--- START ---
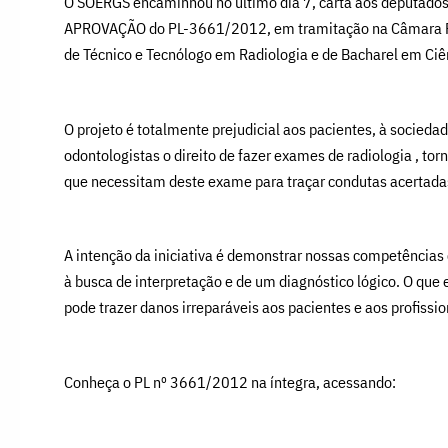
O SOERGS encaminhou no último dia 7, carta aos deputados 
APROVAÇÃO do PL-3661/2012, em tramitação na Câmara Feder
de Técnico e Tecnólogo em Radiologia e de Bacharel em Ciê
O projeto é totalmente prejudicial aos pacientes, à socieda
odontologistas o direito de fazer exames de radiologia , tor
que necessitam deste exame para traçar condutas acertada
A intenção da iniciativa é demonstrar nossas competências 
à busca de interpretação e de um diagnóstico lógico. O que
pode trazer danos irreparáveis aos pacientes e aos profissio
Conheça o PL nº 3661/2012 na íntegra, acessando:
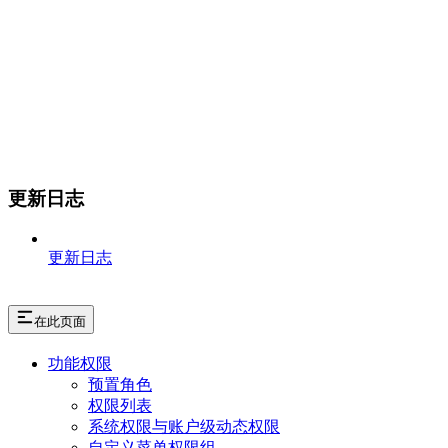
更新日志
更新日志
在此页面
功能权限
预置角色
权限列表
系统权限与账户级动态权限
自定义菜单权限组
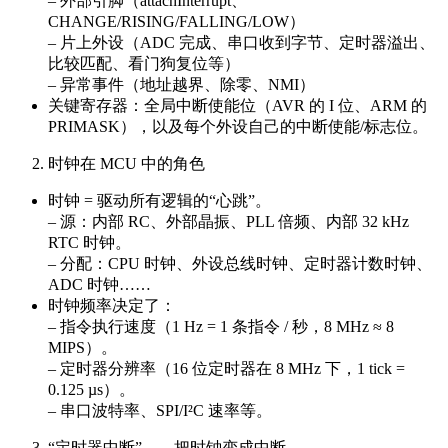
– 外部引脚（attachInterrupt、
CHANGE/RISING/FALLING/LOW）
– 片上外设（ADC 完成、串口收到字节、定时器溢出、
比较匹配、看门狗复位等）
– 异常事件（地址越界、除零、NMI）
关键寄存器：全局中断使能位（AVR 的 I 位、ARM 的
PRIMASK），以及每个外设自己的中断使能/标志位。
时钟在 MCU 中的角色
时钟 = 驱动所有逻辑的“心跳”。
– 源：内部 RC、外部晶振、PLL 倍频、内部 32 kHz
RTC 时钟。
– 分配：CPU 时钟、外设总线时钟、定时器计数时钟、
ADC 时钟……
时钟频率决定了：
– 指令执行速度（1 Hz = 1 条指令 / 秒，8 MHz ≈ 8
MIPS）。
– 定时器分辨率（16 位定时器在 8 MHz 下，1 tick =
0.125 µs）。
– 串口波特率、SPI/I²C 速率等。
“定时器中断”——把时钟变成中断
--- END ---
* Your task: Repeat the entries faithfully. Any picture gets left out.

* Exercise answer:
O SOERGS encaminhou no último dia 7, carta aos deputados 
APROVAÇÃO do PL-3661/2012, em tramitação na Câmara Feder
de Técnico e Tecnólogo em Radiologia e de Bacharel em Ciê
O projeto é totalmente prejudicial aos pacientes, à socieda
odontologistas o direito de fazer exames de radiologia , tor
que necessitam deste exame para traçar condutas acertada
A intenção da iniciativa é demonstrar nossas competências 
à busca de interpretação e de um diagnóstico lógico. O que
pode trazer danos irreparáveis aos pacientes e aos profissio
Conheça o PL nº 3661/2012 na íntegra, acessando:
更新日志
更新日志
在此页面
功能权限
预置角色
权限列表
系统权限与账户级动态权限
自定义菜单权限组
– 外部引脚（attachInterrupt、
CHANGE/RISING/FALLING/LOW）
– 片上外设（ADC 完成、串口收到字节、定时器溢出、
比较匹配、看门狗复位等）
– 异常事件（地址越界、除零、NMI）
关键寄存器：全局中断使能位（AVR 的 I 位、ARM 的
PRIMASK），以及每个外设自己的中断使能/标志位。
时钟在 MCU 中的角色
时钟 = 驱动所有逻辑的“心跳”。
– 源：内部 RC、外部晶振、PLL 倍频、内部 32 kHz
RTC 时钟。
– 分配：CPU 时钟、外设总线时钟、定时器计数时钟、
ADC 时钟……
时钟频率决定了：
– 指令执行速度（1 Hz = 1 条指令 / 秒，8 MHz ≈ 8
MIPS）。
– 定时器分辨率（16 位定时器在 8 MHz 下，1 tick =
0.125 µs）。
– 串口波特率、SPI/I²C 速率等。
“定时器中断”——把时钟变成中断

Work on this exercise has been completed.